## Assignment:
In your reply, write out each entry exactly as given.

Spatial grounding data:
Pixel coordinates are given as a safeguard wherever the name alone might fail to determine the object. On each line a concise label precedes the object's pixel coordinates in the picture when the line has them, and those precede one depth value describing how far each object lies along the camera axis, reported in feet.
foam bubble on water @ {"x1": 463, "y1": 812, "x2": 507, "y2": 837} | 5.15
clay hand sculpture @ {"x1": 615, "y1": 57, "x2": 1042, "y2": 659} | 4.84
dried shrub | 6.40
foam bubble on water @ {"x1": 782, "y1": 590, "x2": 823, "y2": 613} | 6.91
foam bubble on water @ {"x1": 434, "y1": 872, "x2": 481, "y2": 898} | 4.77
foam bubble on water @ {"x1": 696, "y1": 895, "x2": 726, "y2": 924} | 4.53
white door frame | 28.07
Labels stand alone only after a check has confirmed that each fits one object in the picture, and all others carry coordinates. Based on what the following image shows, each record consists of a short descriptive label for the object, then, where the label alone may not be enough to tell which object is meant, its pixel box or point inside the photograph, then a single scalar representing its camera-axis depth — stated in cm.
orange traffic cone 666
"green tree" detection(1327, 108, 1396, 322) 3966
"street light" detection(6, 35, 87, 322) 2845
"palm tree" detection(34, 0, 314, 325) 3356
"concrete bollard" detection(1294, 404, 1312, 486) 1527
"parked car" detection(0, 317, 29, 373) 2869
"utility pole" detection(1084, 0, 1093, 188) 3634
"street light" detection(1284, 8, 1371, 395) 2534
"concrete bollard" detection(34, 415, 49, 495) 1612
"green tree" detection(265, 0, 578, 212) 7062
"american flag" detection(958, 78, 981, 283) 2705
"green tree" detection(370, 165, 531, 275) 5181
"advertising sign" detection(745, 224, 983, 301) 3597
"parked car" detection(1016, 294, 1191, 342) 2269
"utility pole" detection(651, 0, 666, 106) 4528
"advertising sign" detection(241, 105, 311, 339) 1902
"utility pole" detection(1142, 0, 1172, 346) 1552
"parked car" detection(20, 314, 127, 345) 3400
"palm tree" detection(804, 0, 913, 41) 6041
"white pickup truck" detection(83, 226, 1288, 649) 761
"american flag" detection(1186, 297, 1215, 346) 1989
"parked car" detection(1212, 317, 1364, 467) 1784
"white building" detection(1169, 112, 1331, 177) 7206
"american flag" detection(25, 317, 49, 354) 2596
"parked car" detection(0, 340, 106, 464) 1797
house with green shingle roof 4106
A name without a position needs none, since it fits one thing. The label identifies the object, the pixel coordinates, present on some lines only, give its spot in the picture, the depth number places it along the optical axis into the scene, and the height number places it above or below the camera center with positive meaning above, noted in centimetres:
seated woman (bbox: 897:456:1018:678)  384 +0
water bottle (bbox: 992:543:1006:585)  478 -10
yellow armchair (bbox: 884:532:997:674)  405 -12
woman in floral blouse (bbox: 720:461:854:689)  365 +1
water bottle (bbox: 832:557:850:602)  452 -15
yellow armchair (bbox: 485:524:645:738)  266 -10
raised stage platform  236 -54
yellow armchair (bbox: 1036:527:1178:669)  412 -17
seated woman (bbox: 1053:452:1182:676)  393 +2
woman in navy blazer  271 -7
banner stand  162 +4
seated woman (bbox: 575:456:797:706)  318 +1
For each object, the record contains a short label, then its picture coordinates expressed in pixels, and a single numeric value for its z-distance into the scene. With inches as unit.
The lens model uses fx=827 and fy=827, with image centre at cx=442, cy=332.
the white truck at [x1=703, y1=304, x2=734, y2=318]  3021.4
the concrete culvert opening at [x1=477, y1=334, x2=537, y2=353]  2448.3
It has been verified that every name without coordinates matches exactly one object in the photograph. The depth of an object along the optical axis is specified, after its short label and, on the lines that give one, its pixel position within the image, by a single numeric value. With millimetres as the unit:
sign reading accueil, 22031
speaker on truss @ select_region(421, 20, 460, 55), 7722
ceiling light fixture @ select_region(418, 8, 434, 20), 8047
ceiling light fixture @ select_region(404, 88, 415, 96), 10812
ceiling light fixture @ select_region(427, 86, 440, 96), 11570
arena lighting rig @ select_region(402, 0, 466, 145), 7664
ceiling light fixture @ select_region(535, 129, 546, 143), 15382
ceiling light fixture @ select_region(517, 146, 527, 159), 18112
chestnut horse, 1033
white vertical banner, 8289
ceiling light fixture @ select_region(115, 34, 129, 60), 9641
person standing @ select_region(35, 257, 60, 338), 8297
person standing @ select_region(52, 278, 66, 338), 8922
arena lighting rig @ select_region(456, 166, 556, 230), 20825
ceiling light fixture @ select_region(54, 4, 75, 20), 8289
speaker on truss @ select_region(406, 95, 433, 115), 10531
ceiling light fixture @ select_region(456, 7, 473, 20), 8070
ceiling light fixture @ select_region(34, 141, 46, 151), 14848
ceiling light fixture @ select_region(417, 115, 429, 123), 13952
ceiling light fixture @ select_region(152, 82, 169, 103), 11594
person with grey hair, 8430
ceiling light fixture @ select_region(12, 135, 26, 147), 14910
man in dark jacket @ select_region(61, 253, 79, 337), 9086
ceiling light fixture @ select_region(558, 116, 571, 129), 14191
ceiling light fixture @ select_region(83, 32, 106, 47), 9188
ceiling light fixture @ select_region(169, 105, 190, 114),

## Response to this exercise:
Pixel coordinates are given as a safeguard wherever the name alone might fail to determine the object. On each line a concise label precedes the object's pixel coordinates in the picture when the line has them, and those precede one depth value describing how far each object lies along the camera axis, reported in feet.
foam bubble on water @ {"x1": 463, "y1": 812, "x2": 507, "y2": 837} | 5.15
clay hand sculpture @ {"x1": 615, "y1": 57, "x2": 1042, "y2": 659} | 4.84
dried shrub | 6.40
foam bubble on water @ {"x1": 782, "y1": 590, "x2": 823, "y2": 613} | 6.91
foam bubble on water @ {"x1": 434, "y1": 872, "x2": 481, "y2": 898} | 4.77
foam bubble on water @ {"x1": 696, "y1": 895, "x2": 726, "y2": 924} | 4.53
white door frame | 28.07
Labels stand alone only after a check has confirmed that each fits one object in the picture, and all others carry coordinates. Based on what the following image shows, each record consists of a short descriptive label for the object, then, where the label alone may not be enough to tell which object is meant, its pixel box or point inside the photograph, then a single scalar representing its camera-axis depth — stated in cm.
orange traffic cone 666
"green tree" detection(1327, 108, 1396, 322) 3966
"street light" detection(6, 35, 87, 322) 2845
"palm tree" detection(34, 0, 314, 325) 3356
"concrete bollard" detection(1294, 404, 1312, 486) 1527
"parked car" detection(0, 317, 29, 373) 2869
"utility pole" detection(1084, 0, 1093, 188) 3634
"street light" detection(1284, 8, 1371, 395) 2534
"concrete bollard" detection(34, 415, 49, 495) 1612
"green tree" detection(265, 0, 578, 212) 7062
"american flag" detection(958, 78, 981, 283) 2705
"green tree" detection(370, 165, 531, 275) 5181
"advertising sign" detection(745, 224, 983, 301) 3597
"parked car" detection(1016, 294, 1191, 342) 2269
"utility pole" detection(651, 0, 666, 106) 4528
"advertising sign" detection(241, 105, 311, 339) 1902
"utility pole" detection(1142, 0, 1172, 346) 1552
"parked car" detection(20, 314, 127, 345) 3400
"palm tree" detection(804, 0, 913, 41) 6041
"white pickup truck" detection(83, 226, 1288, 649) 761
"american flag" detection(1186, 297, 1215, 346) 1989
"parked car" detection(1212, 317, 1364, 467) 1784
"white building" detection(1169, 112, 1331, 177) 7206
"american flag" detection(25, 317, 49, 354) 2596
"parked car" detection(0, 340, 106, 464) 1797
house with green shingle roof 4106
A name without a position needs none, since it fits one thing. The label identifies the object, the pixel coordinates, present on some lines only, give its spot in the picture, the depth number places it along the optical axis into the scene, and the height number places it above or below the camera center with positive meaning above, noted in centimetres:
seated woman (bbox: 897:456:1018:678)  384 +0
water bottle (bbox: 992:543:1006:585)  478 -10
yellow armchair (bbox: 884:532:997:674)  405 -12
woman in floral blouse (bbox: 720:461:854:689)  365 +1
water bottle (bbox: 832:557:850:602)  452 -15
yellow armchair (bbox: 485:524:645:738)  266 -10
raised stage platform  236 -54
yellow armchair (bbox: 1036:527:1178:669)  412 -17
seated woman (bbox: 1053:452:1182:676)  393 +2
woman in navy blazer  271 -7
banner stand  162 +4
seated woman (bbox: 575:456:797:706)  318 +1
For each object, the record contains a short label, then its picture coordinates expressed in pixels, and a single numeric value for its z-distance into the scene. With inches as unit.
The lens model uses fx=827 and fy=827, with image centre at cx=442, cy=332.
the white truck at [x1=703, y1=304, x2=734, y2=318]  3021.4
the concrete culvert opening at [x1=477, y1=334, x2=537, y2=353]  2448.3
It has been verified that every name without coordinates matches exactly one object in the photograph. The depth of an object along the optical axis is specified, after its short label and, on the lines that give one, its pixel position within the image, by a single numeric value. With millimetres as the unit:
sign reading accueil, 22031
speaker on truss @ select_region(421, 20, 460, 55), 7722
ceiling light fixture @ select_region(418, 8, 434, 20), 8047
ceiling light fixture @ select_region(404, 88, 415, 96), 10812
ceiling light fixture @ select_region(427, 86, 440, 96), 11570
arena lighting rig @ select_region(402, 0, 466, 145), 7664
ceiling light fixture @ select_region(535, 129, 546, 143), 15382
ceiling light fixture @ select_region(517, 146, 527, 159), 18112
chestnut horse, 1033
white vertical banner, 8289
ceiling light fixture @ select_region(115, 34, 129, 60), 9641
person standing @ select_region(35, 257, 60, 338), 8297
person standing @ select_region(52, 278, 66, 338), 8922
arena lighting rig @ select_region(456, 166, 556, 230), 20825
ceiling light fixture @ select_region(54, 4, 75, 20), 8289
speaker on truss @ select_region(406, 95, 433, 115), 10531
ceiling light fixture @ select_region(456, 7, 473, 20), 8070
ceiling light fixture @ select_region(34, 141, 46, 151), 14848
ceiling light fixture @ select_region(417, 115, 429, 123), 13952
ceiling light fixture @ select_region(152, 82, 169, 103), 11594
person with grey hair, 8430
ceiling light fixture @ select_region(12, 135, 26, 147), 14910
man in dark jacket @ select_region(61, 253, 79, 337), 9086
ceiling light fixture @ select_region(558, 116, 571, 129), 14191
ceiling light fixture @ select_region(83, 32, 106, 47), 9188
ceiling light fixture @ select_region(169, 105, 190, 114),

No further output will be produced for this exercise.